Commit message convention

"Commit messages must follow our convention based on Angular Style or Karma convention:

<type>[(scope)]: Subject

[Body]

Subject and body must be valid Markdown. Subject must have proper casing (uppercase for first letter if it makes sense), but no dot at the end, and no punctuation in general.

Scope and body are optional. Type can be:

  • feat: New feature.
  • test: About tests.
  • deps: Dependencies update.
  • build: About packaging, building wheels, etc.
  • docs: About documentation.
  • ci: About Continuous Integration.
  • doc: About documentation.
  • refactor: Changes that are not features or bug fixes.
  • style: A change in code style/format.
  • perf: About performance.
  • ref: Code refactoring.
  • chore: About packaging or repo/files management.
  • tests: About tests.
  • fix: Bug fix.
  • revert: Code revert.

If you write a body, please add trailers at the end (for example issues and PR references, or co-authors), without relying on GitHub's flavored Markdown:

Body.

Issue #10: https://github.com/namespace/project/issues/10
Related to PR namespace/other-project#2: https://github.com/namespace/other-project/pull/2

These "trailers" must appear at the end of the body, without any blank lines between them. The trailer title can contain any character except colons :. We expect a full URI for each trailer, not just GitHub autolinks (for example, full GitHub URLs for commits and issues, not the hash or the #issue-number).

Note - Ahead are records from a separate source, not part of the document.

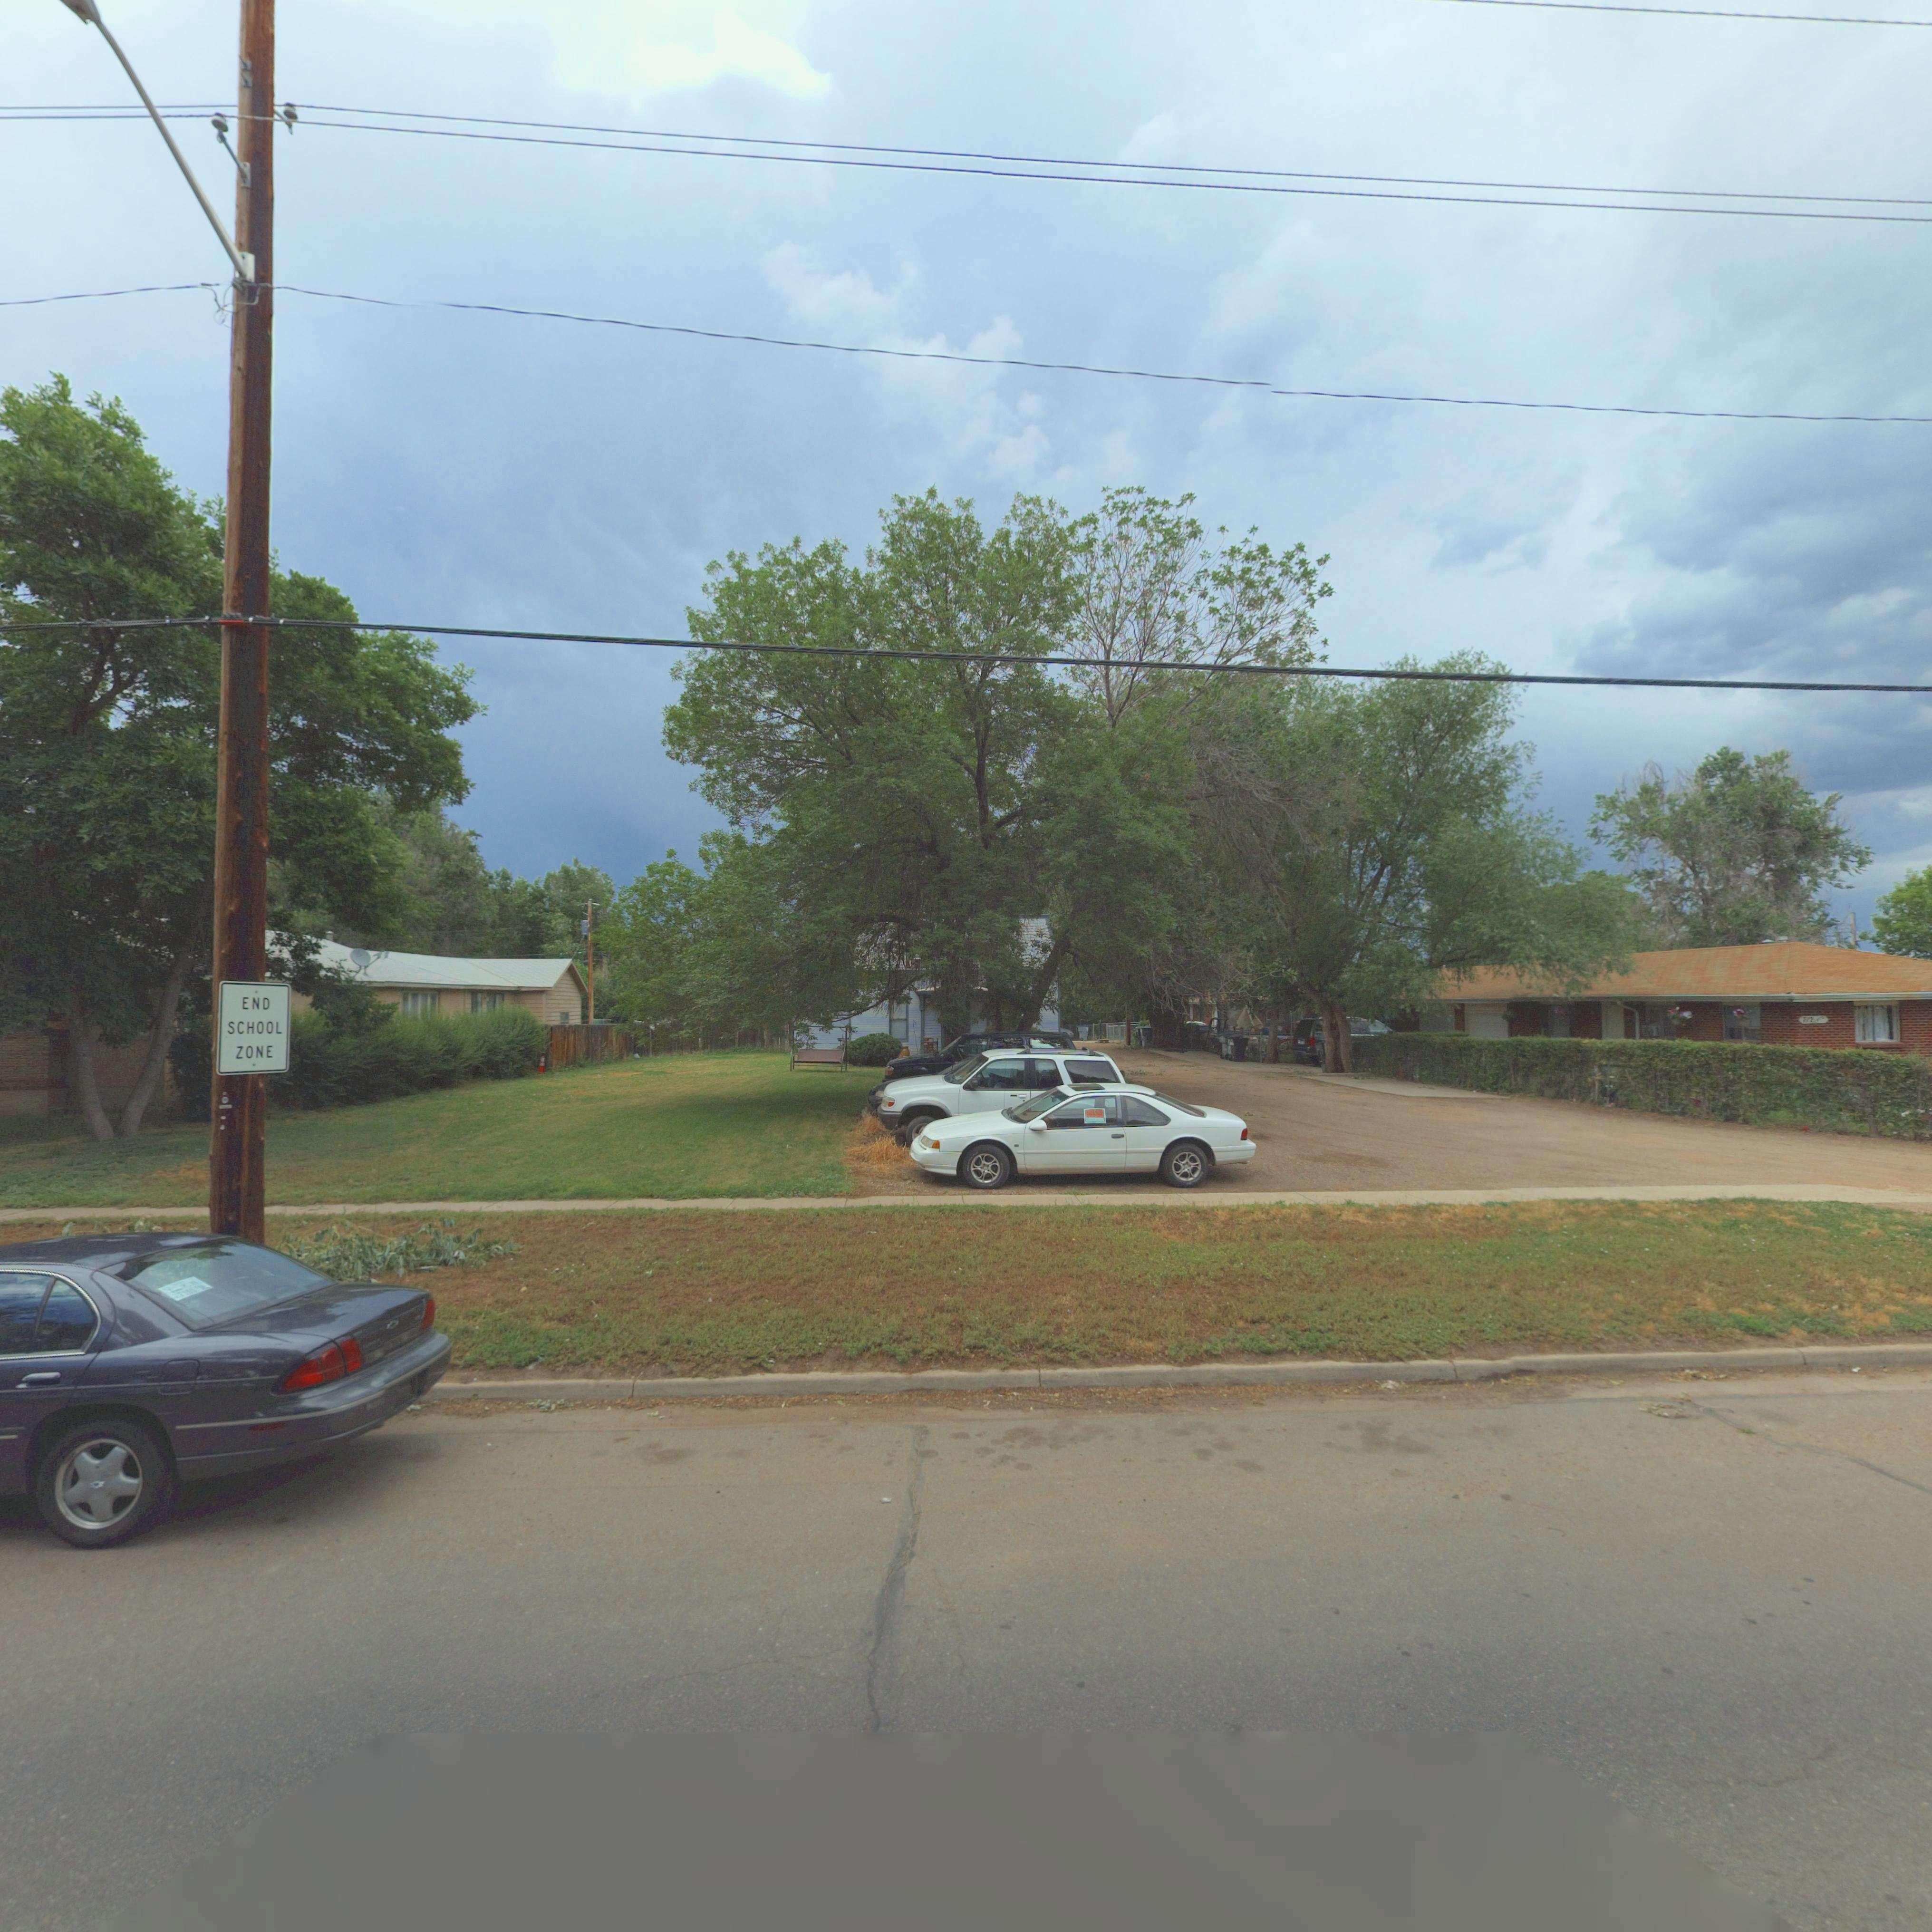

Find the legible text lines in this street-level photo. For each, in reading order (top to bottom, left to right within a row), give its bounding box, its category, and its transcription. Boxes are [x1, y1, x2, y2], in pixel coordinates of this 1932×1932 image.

[1802, 1016, 1813, 1023] StreetNumber: 7*2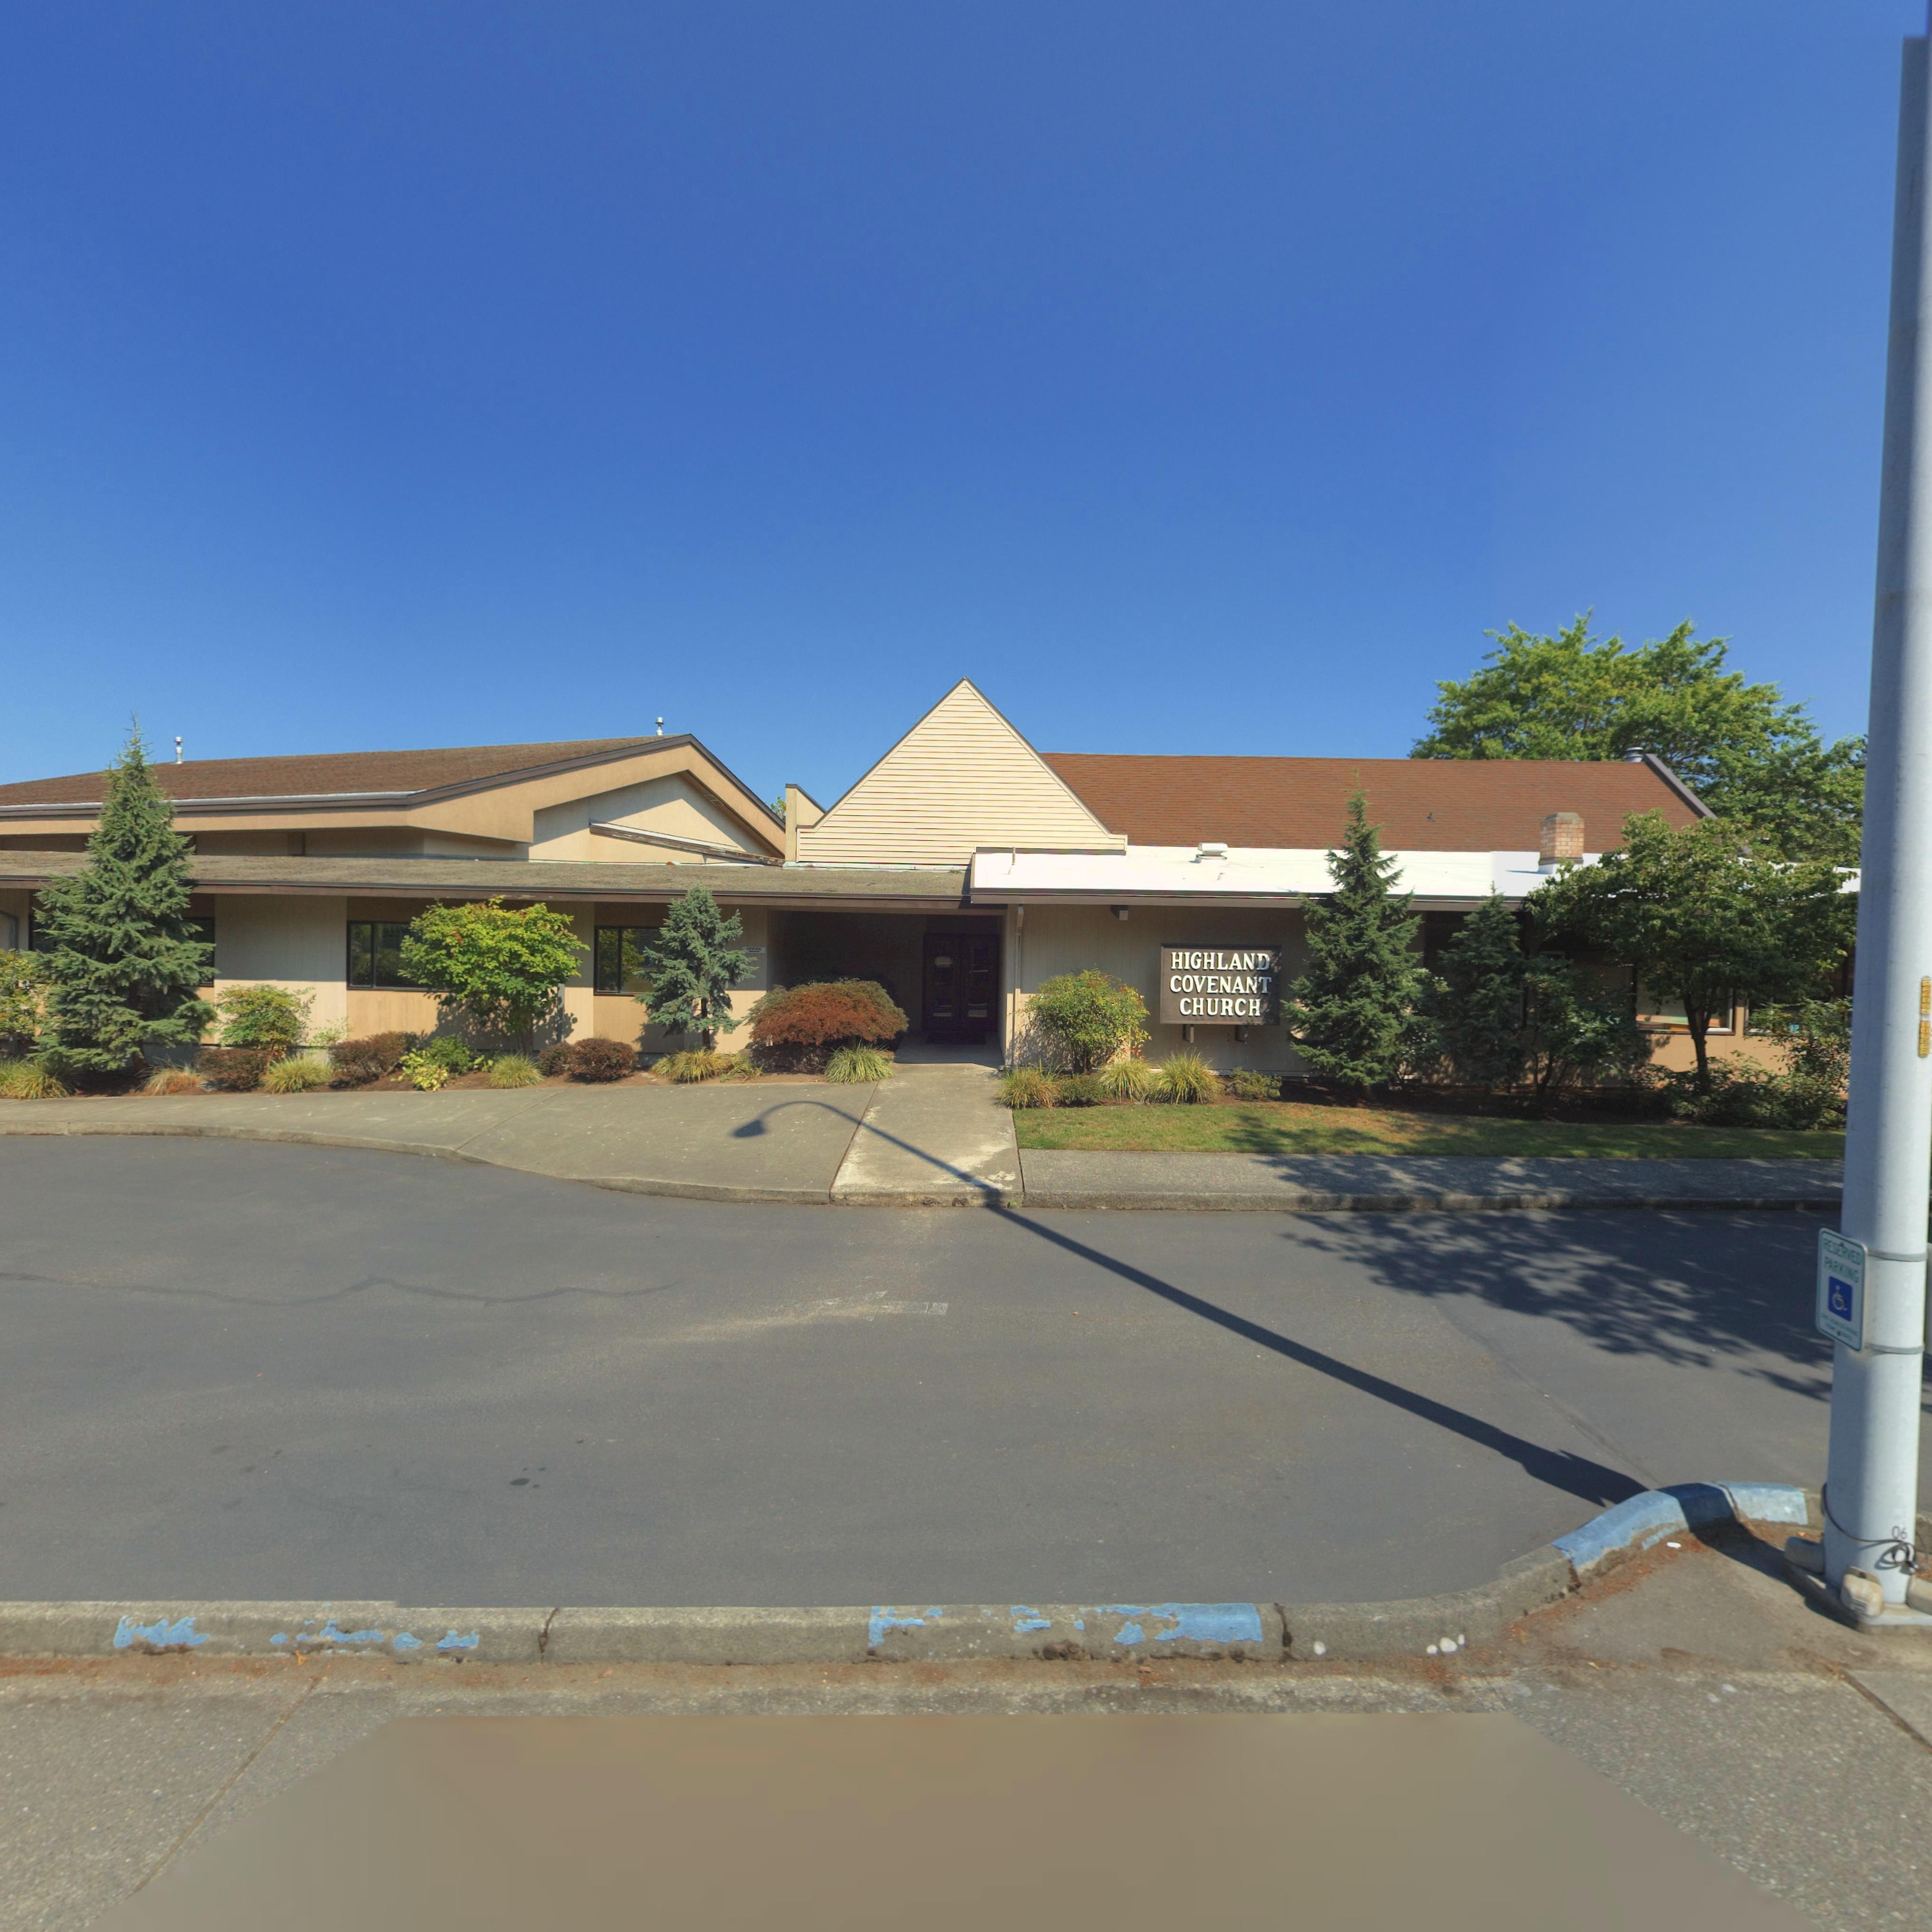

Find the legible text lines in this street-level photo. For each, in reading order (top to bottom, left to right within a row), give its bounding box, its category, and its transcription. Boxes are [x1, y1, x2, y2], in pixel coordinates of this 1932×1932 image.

[1169, 950, 1272, 971] BusinessName: HIGHLAND
[1169, 973, 1274, 995] BusinessName: COVENANT
[1178, 996, 1263, 1016] BusinessName: CHURCH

We do not enforce a line length on commit messages summary and body, but please avoid very long summaries, and very long lines in the body, unless they are part of code blocks that must not be wrapped.

Pull request guidelines

Link to any related issue in the Pull Request message.

During the review, we recommend using fixups:

git commit --fixup=SHA # SHA of commit you want to fix

Once all the changes are approved, you can squash your commits:

git rebase -i --autosquash main

And force-push:

git push -f

If this seems all too complicated, you can push or force-push each new commit, and we will squash them ourselves if needed, before merging.